Ochthephilus Mulsant & Rey, 1856

Ochthephilus Mulsant & Rey, 1856 View in CoL

Ochthephilus Mulsant & Rey, 1856a: 1 View in CoL ; type species: Ochthephilus flexuosus Mulsant & Rey, 1856 (by monotypy). – Ancyrophorus Kraatz, 1857: 886 View in CoL ; type species: Trogophloeus omalinus Erichson, 1840 View in CoL (subsequent designation by Thomson, 1859: 44). – Misancyrus des Gozis, 1886: 15; type species: Ancyrophorus emarginatus Fauvel, 1871 View in CoL (original designation). – Psilotrichus Luze, 1904: 69 ; type species: Psilotrichus elegans Luze, 1904 (by monotypy). – Ochthephilinus Eichelbaum, 1915: 104; type species: Ochthephilus flexuosus Mulsant & Rey, 1856 (objective synonym of Ochthephilus View in CoL ). – Stictancyrus Scheerpeltz, 1950: 65; type species: Trogophloeus flexuosus Fairmaire & Laboulbène, 1856 View in CoL [syn. of Ochthephilus flexuosus Mulsant & Rey, 1856 ] (original designation).

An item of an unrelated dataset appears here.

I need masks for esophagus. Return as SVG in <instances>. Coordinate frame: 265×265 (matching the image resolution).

DIAGNOSIS: Ochthephilus can be recognized by a characteristic “anchorshaped” ridge on the pronotum – in most species well-formed, in a small minority partial. Terminal segment of maxillary palpus quite large and elongate with asymmetrically swollen base, the filamentous sensory structures lay over the swollen side (Figs 32-33). Elytral setation rather short and in most species quite regular. Can be confused (by superficially similar pronotal sculpture) with some Thinodromus species but those either occur in South America or their abdomen posteriorly narrowing more strongly, tarsi shorter (basal three articles compressed); also the formation of tergite VIII in Thinodromus is different, as well as the terminal segment of maxillary palpus.

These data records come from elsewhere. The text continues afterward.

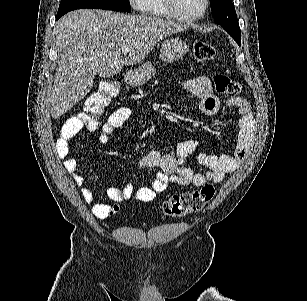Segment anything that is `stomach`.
<instances>
[{
	"mask_svg": "<svg viewBox=\"0 0 307 301\" xmlns=\"http://www.w3.org/2000/svg\"><path fill=\"white\" fill-rule=\"evenodd\" d=\"M188 50L189 46L185 40H182L179 36H171V38H166L164 42H161L159 56L163 62H176V60L184 58ZM156 72L157 70L152 62H143L138 68H131L126 72L125 82L130 86H140V84H145L147 80L155 76Z\"/></svg>",
	"mask_w": 307,
	"mask_h": 301,
	"instance_id": "stomach-1",
	"label": "stomach"
}]
</instances>
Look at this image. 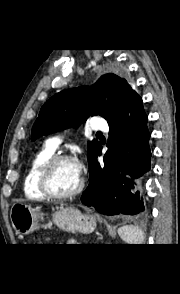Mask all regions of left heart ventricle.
Wrapping results in <instances>:
<instances>
[{
    "instance_id": "obj_1",
    "label": "left heart ventricle",
    "mask_w": 180,
    "mask_h": 294,
    "mask_svg": "<svg viewBox=\"0 0 180 294\" xmlns=\"http://www.w3.org/2000/svg\"><path fill=\"white\" fill-rule=\"evenodd\" d=\"M80 183L74 162H62L53 170L49 185L51 189L59 194L69 193L75 190Z\"/></svg>"
}]
</instances>
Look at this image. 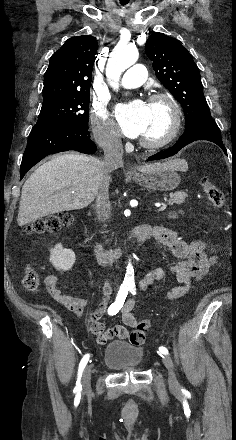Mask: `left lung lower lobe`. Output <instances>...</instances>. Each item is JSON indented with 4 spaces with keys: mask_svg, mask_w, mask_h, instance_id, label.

DESCRIPTION: Small to medium-sized (2. 0-5.3 mm), usually dark brown to black (Figs 481-482), but some species at least partially reddish (Figs 429-430) or peculiarly light coloured, pale brownish-yellowish (Figs 47-48). Body somewhat depressed, moderately densely to densely pubescent, setae regularly spaced and sized in the majority of species. Temples usually moderately well developed, not differing between sexes (no macrocephaly). Head usually smaller (and certainly less broad) than pronotum, latter gently to moderately transverse, posterior corners well-formed, obtuse-angled, but sometimes nearly right-angled. Elytra parallel-sided (only slightly broadening posteriorly), shoulders usually well-developed. Setation in most species regularly spaced and sized, much more so than on head and pronotum. Sutural and outer posterior corners narrowly rounded (except in a few species also with dense, irregularly sized and spaced elytral setation). Abdominal segments moderately shiny with microsculpture and scattered punctation not too conspicuous, only a few species with longer setae on tergites.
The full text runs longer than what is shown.